PASSAGE GIVEN –
——
FROM THE INSIDE FLAP: Fascism is a permanent temptation. It is so even for us who had proudly thought that with the Resistance movement we had actually exorcised society. Salon Kitty is not, therefore, only a fine photographic, witnessed, testimony by Fabian Cevallos of an impetuous and aggressive film by Tinto Brass, it is also an identikit: a document in fact which the political journalist of Il Mondo Enrico Nassi proposes in the form of an inquiry.
Fabian Cevallos is a South American photo reporter who refused to give in to the fascism of the South American colonels and who today works in Italy for L’Espresso and Sygma of Paris. His photographs bring a new, human dimension to facts, a love for the victims, pity for those who fall.
The cover is by Mauro Piccini, head of the graphics department of Playmen, and is an emblematic synthesis of the violence of Nazi power. Salon Kitty is not the story of a high-class brothel (Eros and Death); it is a Memorandum.

A MYSTERY TO SOLVE

Salon Kitty was supposed to have been released in Italy in December 1975, but wasn’t. As noted above, the censor demanded cuts, and the studio obliged by making those cuts in the camera negative and master tapes and discarding the resulting trims. This had all occurred without Brass’s knowledge, and as soon as he found out he sued, arguing author’s rights.
——
EXTRACTED ENTRIES –
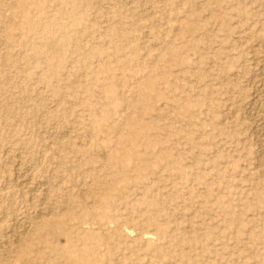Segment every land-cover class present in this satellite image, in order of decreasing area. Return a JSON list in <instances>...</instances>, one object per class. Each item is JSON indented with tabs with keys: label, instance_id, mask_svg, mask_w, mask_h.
I'll return each instance as SVG.
<instances>
[{
	"label": "rangeland",
	"instance_id": "1",
	"mask_svg": "<svg viewBox=\"0 0 264 264\" xmlns=\"http://www.w3.org/2000/svg\"><path fill=\"white\" fill-rule=\"evenodd\" d=\"M0 264H264V0H0Z\"/></svg>",
	"mask_w": 264,
	"mask_h": 264
}]
</instances>
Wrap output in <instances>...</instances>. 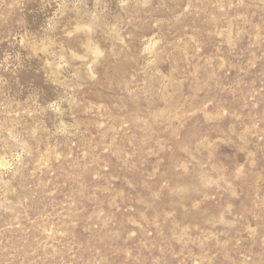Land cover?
I'll return each instance as SVG.
<instances>
[{
    "label": "rangeland",
    "instance_id": "1",
    "mask_svg": "<svg viewBox=\"0 0 264 264\" xmlns=\"http://www.w3.org/2000/svg\"><path fill=\"white\" fill-rule=\"evenodd\" d=\"M0 264H264V0H0Z\"/></svg>",
    "mask_w": 264,
    "mask_h": 264
}]
</instances>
——
ACTIONS TO TAKE –
A. According to the passage on Salon Kitty, who made the book's cover?
B. Using the passage on Salon Kitty, explain why Brass sued.
The listing isn't needed for what you're asked to do here.

RESPONSES TO THE TASKS –
A. Mauro Piccini, head of the graphics department of Playmen, made the cover.

B. The censor demanded cuts, and the studio made them in the camera negative and master tapes and discarded the trims, all without Brass's knowledge. As soon as he found out, he sued, arguing author's rights.